--- Problems to solve ---
(a) Answer these about the article on Irish chippers:
(i) In what year did Romano Morelli's grandfather buy the store?
(ii) How many fish and chip stores run by Italians were there in Dublin by 1909?
(iii) What did Giuseppe Cervi buy with the money he earned as a labourer in Dublin?
(b) Copy the article on Irish chippers between "The customer just" and "First World War.", inclusive.

--- Page excerpt ---
Link : Chippers in Ireland – Ralf Sotscheck, Taz


This story originally appeared in a German daily paper published in Berlin, die tageszeitung, on May 10 2025.


Deep-fried fish with chips, vinegar and salt is a favourite dish in Ireland. But it was the Italians who spread the dish there.

Almost all the tables are taken on this Saturday evening in Romano Morelli’s restaurant. The Italian restaurant on Dublin’s Capel Street is narrow but long. Hardly anything reminds you that Morelli’s family sold fish and chips here for over 40 years, when the store was still a chipper.

That’s the name of the snack bars that serve the Irish favourite, fish and chips. A dish that most people would probably not associate with Italy, although Italian immigration to Ireland in the 19th and 20th centuries had a significant influence on it.

Morelli’s grandfather was one of the last fish and chip vendors to come to Ireland with the first wave of immigration from Italy. He bought the store in 1948, which at the time was a snack bar with slot machines in the basement, says Romano Morelli. To this day, the chippers look almost identical: They are usually a bare room divided into two halves by display cabinets and deep fryers.

On one side, customers wait for the greasy goods, while the other side frantically prepares them. Italian is often spoken in these stores. Above their entrance doors hang the owners’ nameplates: Macari, Borza, Coffola, Fusco, De Vito, Cassoni, Caprani.

Almost all of these families or their ancestors come from Casalattico, a municipality in the central Italian province of Frosinone. More than 2,400 people whose families originally come from this village live in Ireland. Even today, the 800 or so inhabitants of Casalattico celebrate these ties every year and hold a festival on St. Patrick’s Day, the Irish national holiday, on March 17, with music, dancing, Irish flags and fish and chips (and, of course, vinegar and salt).

The connection between the community and Ireland is said to have started with Giuseppe Cervi in 1885, who accidentally left the ship he was on to the USA in Ireland. He hired himself out as a labourer in Dublin until he had earned enough money to buy a coal stove and a handcart with which he sold fish and chips outside the pubs. The business idea came from the north of England, where the meal was sold outside the factory gates.

Breen Reynolds, a former geography lecturer at Trinity College Dublin, doubts that this part of the story really happened in an interview on Irish television. However, it is confirmed that Cervi soon had enough money to rent a store. He ran it with his wife Palma, who is said to be the origin of the expression “one and one”, which is still used in Dublin today to order food. She always pointed to the menu and asked: “Uno di questo, uno di quello?”, meaning “one of this and one of that”.


The customer just had to nod.

Word of the Cervis’ success soon spread at home and many followed them to Ireland. By 1909, there were 20 fish and chip stores in Dublin run by Italians. However, the wave of immigration ended before the First World War.

Romano Morelli and Ralf Sotscheck, Romano’s, 12 Capel Street, Dublin 1 D01 HE43



“My grandfather on my father’s side was the exception,” says Romano Morelli, a short, slim 73-year-old. “He only came to Dublin from Casalattico in 1916, he was 16 years old and hardly spoke any English.” But he soon left Ireland again and went to England. “He thought the Irish were crazy because there were always shootings in Dublin city center,” says Morelli. His grandfather did not know that he had been caught up in the Easter Rising, which heralded the end of English rule in Ireland.

--- Recorded information ---

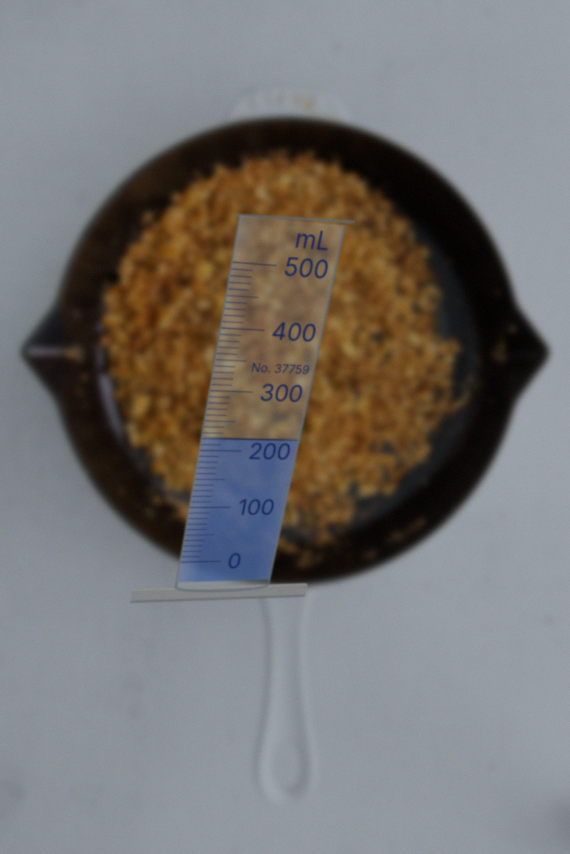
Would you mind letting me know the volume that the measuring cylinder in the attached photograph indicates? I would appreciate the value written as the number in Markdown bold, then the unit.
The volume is **220** mL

--- Responses by task ---
(a)
(i) 1948
(ii) 20
(iii) A coal stove and a handcart

(b)
The customer just had to nod.

Word of the Cervis’ success soon spread at home and many followed them to Ireland. By 1909, there were 20 fish and chip stores in Dublin run by Italians. However, the wave of immigration ended before the First World War.